◆ **PROVIDED DATA**
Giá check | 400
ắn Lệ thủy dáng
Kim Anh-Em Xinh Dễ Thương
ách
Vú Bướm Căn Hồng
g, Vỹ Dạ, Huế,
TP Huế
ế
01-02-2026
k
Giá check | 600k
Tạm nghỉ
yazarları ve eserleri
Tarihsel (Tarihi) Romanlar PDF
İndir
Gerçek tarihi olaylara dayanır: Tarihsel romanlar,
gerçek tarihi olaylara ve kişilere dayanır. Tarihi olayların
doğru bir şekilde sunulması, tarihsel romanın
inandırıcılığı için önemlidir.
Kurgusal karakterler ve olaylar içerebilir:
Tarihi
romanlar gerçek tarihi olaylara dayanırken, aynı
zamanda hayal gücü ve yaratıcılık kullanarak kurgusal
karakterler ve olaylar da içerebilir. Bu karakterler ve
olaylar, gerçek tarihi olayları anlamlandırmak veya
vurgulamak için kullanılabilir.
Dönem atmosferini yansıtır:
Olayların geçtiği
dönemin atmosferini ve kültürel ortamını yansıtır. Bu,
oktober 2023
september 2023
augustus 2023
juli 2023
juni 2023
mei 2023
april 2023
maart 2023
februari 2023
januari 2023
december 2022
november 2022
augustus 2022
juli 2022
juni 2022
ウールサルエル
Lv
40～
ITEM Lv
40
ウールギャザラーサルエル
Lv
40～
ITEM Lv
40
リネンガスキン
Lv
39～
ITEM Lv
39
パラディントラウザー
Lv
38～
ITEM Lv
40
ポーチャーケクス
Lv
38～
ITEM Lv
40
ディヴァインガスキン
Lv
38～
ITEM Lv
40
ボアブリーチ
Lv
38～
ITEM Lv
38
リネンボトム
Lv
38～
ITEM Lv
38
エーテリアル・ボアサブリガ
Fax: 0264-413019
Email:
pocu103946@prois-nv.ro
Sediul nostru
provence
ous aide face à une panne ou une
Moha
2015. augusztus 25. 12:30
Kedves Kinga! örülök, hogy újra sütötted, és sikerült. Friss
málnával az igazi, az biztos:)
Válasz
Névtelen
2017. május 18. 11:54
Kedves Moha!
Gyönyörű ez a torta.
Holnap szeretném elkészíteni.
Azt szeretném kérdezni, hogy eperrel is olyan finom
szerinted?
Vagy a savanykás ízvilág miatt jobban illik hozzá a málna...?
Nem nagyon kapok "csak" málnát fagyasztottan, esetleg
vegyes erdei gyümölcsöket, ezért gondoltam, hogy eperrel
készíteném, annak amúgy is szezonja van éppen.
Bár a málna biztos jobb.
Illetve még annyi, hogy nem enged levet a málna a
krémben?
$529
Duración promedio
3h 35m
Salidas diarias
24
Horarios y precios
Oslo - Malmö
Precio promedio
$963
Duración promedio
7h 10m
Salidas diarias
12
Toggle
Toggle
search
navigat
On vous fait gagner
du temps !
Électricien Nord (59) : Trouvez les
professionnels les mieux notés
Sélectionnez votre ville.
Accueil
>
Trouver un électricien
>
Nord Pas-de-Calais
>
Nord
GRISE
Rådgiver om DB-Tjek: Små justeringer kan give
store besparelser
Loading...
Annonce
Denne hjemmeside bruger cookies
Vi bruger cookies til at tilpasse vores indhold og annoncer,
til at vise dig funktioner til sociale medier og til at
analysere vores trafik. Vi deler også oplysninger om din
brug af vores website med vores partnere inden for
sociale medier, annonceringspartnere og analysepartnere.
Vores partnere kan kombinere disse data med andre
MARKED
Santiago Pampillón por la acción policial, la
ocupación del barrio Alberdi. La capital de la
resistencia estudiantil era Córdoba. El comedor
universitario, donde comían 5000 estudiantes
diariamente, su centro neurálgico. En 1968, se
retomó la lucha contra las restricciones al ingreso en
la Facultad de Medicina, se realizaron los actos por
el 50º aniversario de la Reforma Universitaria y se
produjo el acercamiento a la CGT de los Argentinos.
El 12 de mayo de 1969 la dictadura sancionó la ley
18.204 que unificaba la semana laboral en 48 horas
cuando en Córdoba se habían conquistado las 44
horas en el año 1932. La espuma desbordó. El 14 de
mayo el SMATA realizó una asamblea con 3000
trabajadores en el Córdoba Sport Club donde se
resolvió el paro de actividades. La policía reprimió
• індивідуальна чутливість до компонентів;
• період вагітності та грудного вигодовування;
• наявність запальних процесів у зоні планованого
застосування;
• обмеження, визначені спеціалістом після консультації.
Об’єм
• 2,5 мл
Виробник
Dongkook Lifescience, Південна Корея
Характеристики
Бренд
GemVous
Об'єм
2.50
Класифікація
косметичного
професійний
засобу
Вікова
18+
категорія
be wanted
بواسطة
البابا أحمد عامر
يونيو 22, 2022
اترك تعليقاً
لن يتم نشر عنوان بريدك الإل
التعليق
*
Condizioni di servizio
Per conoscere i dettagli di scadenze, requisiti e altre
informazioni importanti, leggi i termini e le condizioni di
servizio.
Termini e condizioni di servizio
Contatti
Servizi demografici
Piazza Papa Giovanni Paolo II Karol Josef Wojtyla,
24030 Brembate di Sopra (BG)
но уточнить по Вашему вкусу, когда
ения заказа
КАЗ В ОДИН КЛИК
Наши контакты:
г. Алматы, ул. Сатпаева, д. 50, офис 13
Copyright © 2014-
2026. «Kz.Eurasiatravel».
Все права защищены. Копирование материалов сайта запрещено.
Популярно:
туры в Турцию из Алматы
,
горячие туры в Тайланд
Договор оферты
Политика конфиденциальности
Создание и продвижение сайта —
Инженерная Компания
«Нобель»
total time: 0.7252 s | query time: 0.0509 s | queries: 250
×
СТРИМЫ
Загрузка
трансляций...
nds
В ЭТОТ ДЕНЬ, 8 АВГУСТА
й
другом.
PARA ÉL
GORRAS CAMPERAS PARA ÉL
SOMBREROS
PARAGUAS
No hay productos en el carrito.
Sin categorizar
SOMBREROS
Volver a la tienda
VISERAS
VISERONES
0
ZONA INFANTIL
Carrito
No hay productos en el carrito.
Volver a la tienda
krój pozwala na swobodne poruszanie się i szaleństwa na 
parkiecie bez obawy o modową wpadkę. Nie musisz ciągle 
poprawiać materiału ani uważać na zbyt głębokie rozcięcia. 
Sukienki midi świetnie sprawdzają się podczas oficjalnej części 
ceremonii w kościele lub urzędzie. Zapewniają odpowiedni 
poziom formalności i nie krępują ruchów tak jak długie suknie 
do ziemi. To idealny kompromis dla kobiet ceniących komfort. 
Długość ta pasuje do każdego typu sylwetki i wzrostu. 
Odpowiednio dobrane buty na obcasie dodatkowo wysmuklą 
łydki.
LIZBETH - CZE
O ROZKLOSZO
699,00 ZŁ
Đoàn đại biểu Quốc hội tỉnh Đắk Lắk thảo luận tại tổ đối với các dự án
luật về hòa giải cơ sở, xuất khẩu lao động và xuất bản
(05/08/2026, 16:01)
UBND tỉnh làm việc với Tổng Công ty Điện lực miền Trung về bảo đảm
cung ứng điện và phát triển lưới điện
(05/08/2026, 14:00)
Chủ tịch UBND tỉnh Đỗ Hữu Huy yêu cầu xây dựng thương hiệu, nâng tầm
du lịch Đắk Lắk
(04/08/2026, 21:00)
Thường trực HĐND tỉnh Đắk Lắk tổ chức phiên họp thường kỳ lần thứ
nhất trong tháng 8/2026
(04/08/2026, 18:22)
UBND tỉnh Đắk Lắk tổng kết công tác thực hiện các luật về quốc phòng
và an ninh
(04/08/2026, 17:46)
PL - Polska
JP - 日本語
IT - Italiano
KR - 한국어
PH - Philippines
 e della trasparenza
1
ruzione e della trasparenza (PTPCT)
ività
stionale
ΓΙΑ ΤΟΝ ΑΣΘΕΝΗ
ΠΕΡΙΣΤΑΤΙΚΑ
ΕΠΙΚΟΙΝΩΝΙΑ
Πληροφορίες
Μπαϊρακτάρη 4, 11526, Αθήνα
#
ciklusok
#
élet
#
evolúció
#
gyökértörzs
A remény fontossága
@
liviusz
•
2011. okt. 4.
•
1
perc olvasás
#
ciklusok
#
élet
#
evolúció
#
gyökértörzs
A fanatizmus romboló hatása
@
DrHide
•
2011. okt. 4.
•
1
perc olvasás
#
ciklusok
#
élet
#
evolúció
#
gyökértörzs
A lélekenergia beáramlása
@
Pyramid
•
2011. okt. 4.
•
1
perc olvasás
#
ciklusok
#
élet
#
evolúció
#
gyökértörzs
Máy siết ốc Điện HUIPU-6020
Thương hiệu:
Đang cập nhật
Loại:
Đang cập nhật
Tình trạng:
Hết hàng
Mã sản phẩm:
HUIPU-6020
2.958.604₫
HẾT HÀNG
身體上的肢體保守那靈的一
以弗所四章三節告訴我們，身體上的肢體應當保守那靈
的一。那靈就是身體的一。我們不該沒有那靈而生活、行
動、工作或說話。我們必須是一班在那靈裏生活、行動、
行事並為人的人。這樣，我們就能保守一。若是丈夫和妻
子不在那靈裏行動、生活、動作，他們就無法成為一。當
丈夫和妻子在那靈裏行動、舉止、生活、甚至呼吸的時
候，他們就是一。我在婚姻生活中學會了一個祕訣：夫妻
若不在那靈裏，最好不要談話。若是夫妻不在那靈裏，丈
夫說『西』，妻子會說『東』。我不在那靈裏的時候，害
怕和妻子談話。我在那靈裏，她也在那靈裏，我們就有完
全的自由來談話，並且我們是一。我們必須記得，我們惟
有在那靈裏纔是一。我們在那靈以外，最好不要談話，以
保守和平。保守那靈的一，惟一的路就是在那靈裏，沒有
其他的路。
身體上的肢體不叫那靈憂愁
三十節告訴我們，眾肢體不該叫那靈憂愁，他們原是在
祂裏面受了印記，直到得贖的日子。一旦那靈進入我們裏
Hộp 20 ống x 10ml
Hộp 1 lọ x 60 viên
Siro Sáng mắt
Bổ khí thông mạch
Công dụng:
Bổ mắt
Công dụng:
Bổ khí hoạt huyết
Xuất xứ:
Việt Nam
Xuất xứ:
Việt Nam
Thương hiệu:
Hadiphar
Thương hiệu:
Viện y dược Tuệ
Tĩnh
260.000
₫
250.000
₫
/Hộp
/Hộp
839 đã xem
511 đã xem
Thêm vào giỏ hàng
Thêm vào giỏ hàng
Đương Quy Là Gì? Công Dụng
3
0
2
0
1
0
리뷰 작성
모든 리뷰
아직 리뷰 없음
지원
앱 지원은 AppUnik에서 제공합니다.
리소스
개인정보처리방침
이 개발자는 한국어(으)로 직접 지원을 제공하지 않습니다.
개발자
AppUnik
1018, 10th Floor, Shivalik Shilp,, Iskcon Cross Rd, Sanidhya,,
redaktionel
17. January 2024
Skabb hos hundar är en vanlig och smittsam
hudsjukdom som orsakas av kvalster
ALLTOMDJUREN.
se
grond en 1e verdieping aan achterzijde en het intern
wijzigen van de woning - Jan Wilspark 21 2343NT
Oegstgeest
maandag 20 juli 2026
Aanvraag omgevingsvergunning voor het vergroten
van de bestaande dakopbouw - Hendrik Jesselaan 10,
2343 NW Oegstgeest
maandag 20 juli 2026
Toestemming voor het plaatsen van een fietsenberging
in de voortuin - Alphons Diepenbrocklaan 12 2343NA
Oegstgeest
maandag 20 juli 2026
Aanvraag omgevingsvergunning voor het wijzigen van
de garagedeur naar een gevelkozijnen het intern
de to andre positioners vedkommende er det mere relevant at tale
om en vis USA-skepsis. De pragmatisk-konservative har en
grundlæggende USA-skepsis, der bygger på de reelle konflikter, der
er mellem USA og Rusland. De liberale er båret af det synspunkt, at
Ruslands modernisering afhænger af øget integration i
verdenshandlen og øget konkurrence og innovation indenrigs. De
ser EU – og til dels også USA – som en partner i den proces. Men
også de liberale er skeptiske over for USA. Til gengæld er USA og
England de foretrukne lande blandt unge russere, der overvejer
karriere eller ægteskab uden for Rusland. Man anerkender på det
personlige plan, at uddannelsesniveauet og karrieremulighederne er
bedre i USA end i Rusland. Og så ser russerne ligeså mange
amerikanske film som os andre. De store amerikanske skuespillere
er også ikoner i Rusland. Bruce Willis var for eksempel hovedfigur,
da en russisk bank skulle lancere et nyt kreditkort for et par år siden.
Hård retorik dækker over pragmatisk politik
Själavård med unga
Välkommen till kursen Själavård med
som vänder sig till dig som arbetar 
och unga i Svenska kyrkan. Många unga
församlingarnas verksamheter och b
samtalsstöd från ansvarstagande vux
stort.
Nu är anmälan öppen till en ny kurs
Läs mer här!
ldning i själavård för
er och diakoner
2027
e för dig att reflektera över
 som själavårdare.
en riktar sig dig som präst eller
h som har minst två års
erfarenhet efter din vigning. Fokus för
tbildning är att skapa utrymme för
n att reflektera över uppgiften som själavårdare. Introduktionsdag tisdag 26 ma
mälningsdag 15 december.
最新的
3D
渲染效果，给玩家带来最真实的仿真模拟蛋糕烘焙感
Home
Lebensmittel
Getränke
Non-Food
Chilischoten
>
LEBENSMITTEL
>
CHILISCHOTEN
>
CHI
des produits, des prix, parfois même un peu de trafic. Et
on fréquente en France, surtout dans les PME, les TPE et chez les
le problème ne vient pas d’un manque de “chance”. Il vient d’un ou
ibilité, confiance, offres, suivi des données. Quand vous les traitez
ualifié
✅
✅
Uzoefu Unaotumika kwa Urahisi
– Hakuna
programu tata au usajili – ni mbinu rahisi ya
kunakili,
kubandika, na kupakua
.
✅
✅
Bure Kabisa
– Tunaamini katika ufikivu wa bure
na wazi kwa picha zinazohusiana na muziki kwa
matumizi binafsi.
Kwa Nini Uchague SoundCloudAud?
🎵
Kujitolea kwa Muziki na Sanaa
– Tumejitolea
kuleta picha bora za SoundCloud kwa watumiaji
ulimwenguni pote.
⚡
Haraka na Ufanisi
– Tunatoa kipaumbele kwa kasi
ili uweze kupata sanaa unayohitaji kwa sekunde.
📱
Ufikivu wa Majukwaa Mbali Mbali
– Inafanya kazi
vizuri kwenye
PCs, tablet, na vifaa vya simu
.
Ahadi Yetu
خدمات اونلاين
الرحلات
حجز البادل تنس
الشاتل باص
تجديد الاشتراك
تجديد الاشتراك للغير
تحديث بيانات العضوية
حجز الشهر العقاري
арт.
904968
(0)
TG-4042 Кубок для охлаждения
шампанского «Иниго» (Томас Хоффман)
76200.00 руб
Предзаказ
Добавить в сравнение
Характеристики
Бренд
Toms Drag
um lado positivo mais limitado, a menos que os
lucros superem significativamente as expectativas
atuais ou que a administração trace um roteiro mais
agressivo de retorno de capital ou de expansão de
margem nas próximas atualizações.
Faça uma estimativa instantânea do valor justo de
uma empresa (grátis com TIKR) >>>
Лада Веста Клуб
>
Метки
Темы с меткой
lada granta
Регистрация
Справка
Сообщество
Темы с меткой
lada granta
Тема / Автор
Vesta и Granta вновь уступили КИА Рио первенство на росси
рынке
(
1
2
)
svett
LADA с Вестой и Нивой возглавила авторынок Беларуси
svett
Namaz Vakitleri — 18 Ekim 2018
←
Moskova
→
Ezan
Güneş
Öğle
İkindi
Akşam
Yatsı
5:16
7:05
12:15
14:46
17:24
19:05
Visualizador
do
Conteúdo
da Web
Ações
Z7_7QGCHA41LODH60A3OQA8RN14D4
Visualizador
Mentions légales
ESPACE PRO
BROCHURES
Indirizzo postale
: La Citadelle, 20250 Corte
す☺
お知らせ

◆ **EXERCISE**
Look for the string "Kedves" in the listing above and copy every line holding it.

◆ **ANSWER TO THIS TASK**
Kedves Kinga! örülök, hogy újra sütötted, és sikerült. Friss
Kedves Moha!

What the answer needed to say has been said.